Troisième couche, le cran au dessus, c’est l’actualité liée à votre candidature. Prenons le même exemple : si votre projet c’est de devenir diplomate, et que vous dites avoir une passion pour les relations internationales, le jury sera plus en attente sur les questions d’actualité sur ces sujets-là, vous l'imaginez. Donc, ce qui est en train de se jouer au Moyen-Orient ou la Corée, les "je ne sais pas" passent plus difficilement.
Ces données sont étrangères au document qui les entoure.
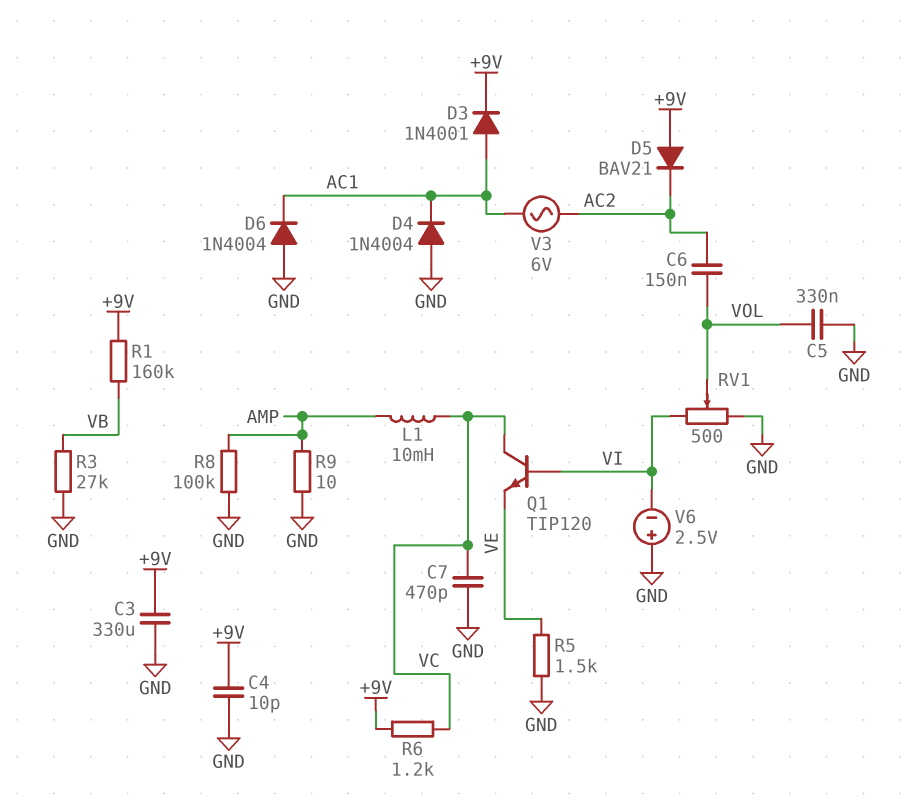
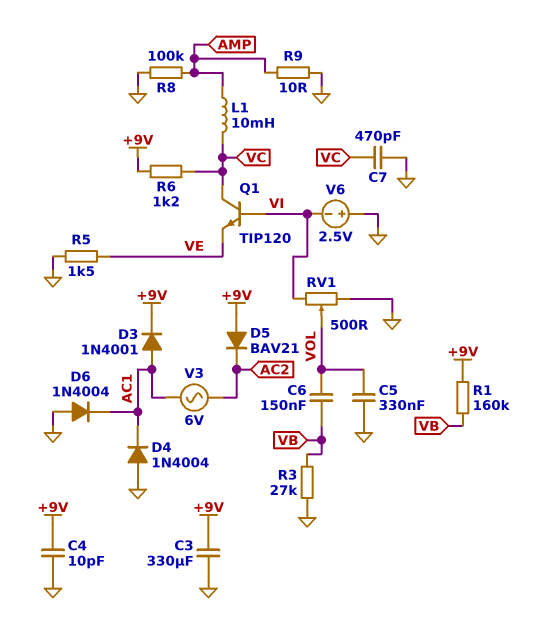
C6: 150nF (AC2, VOL) -> 150nF (VB, VOL)

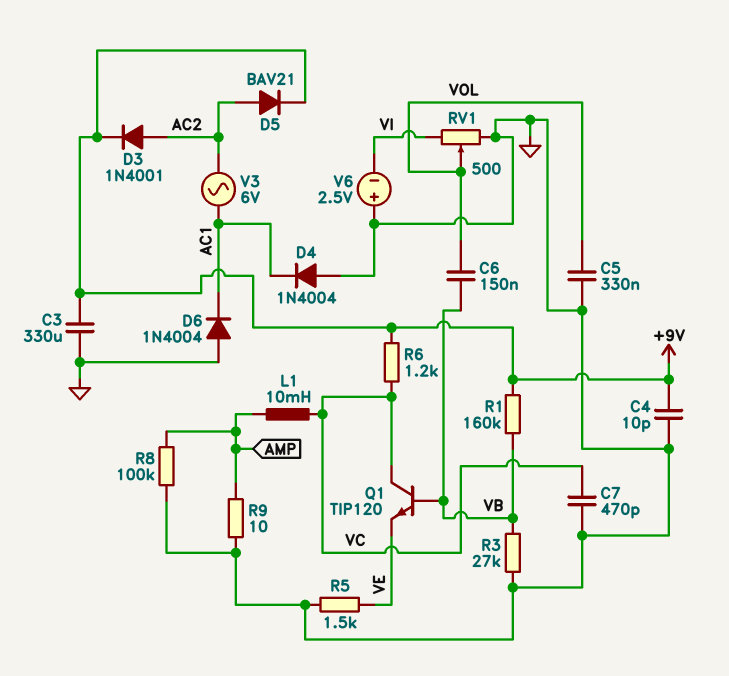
D3: diode 1N4001 (A AC1, K +9V) -> diode 1N4001 (A AC2, K +9V)
D5: diode BAV21 (A +9V, K AC2) -> diode BAV21 (A AC2, K +9V)
Q1: NPN TIP120 (B VI, C VC, E VE) -> NPN TIP120 (B VB, C VC, E VE)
C'est vrai pour le projet pro, mais c’est vrai pour l’actualité de l’école : ne vous faites pas prendre en flagrant délit d’ignorance, genre ils déboursent je ne sais combien de millions pour faire un nouveau campus, et vous les regardez avec des ronds de flan quand ils vous posent la question : c’est une info qu’il faut connaître sous peine de passer pour un clampin.
Et enfin, quatrième couche, l’actualité, ou les connaissances plus générales. Là vous pouvez vous permettre de ne pas savoir des choses.
Répondons donc à la question : est-ce qu’on peut ne pas avoir de réponse à une question ? Evidemment, évidemment, oui...mais tout dépend de la couche d’oignon dans laquelle est la question. Vous avez tout à fait droit de bloquer sur une question d’actualité, mais vous n’avez pas le droit de bloquer sur les cours liés aux relations internationales à Sciences Po si c’est ça que vous voulez faire. Et j'en rajoute une couche : vous allez passer 5 ans dans une école, c’est un sacré investissement ! Ho, les ami.e.s, nous quand on va faire 5 ans quelque part, on passe une semaine entière à regarder quels cours ils font, de 1A en M2, même pas pour impressionner le jury, mais parce qu'on veut savoir dans quoi on met les pieds !
Conclusion : hiérarchisez donc votre travail de recherche : d’abord tout ce qui est en lien avec vous, ensuite l’école et votre projet, et évidemment l’actualité afférente et ensuite seulement l’actualité et les connaissances générale. Desproges disait que tout dans la vie était une question de choix, "ça commence avec tétine ou téton et ça fini avec chêne ou sapin", là c’est pareil : vous avez un temps limité pour préparer votre entretien, ne commencez pas à lire la moitié de Wikipédia : hiérarchisez.
Dernière chose. Règle ultime : quelle que soit la question, avant de dire "je ne sais pas", battez-vous. Demandez une précision sur la question, demandez au jury de reformuler, demandez 5 secondes de réflexion avant de répondre (ou prenez-les), bottez en touche, montrez que vous réfléchissez, anything. Mais battez-vous. Et quand c’est vraiment une question de type Julien Lepers et que vous séchez, vous dites “je ne sais pas”, et ça se passera très bien.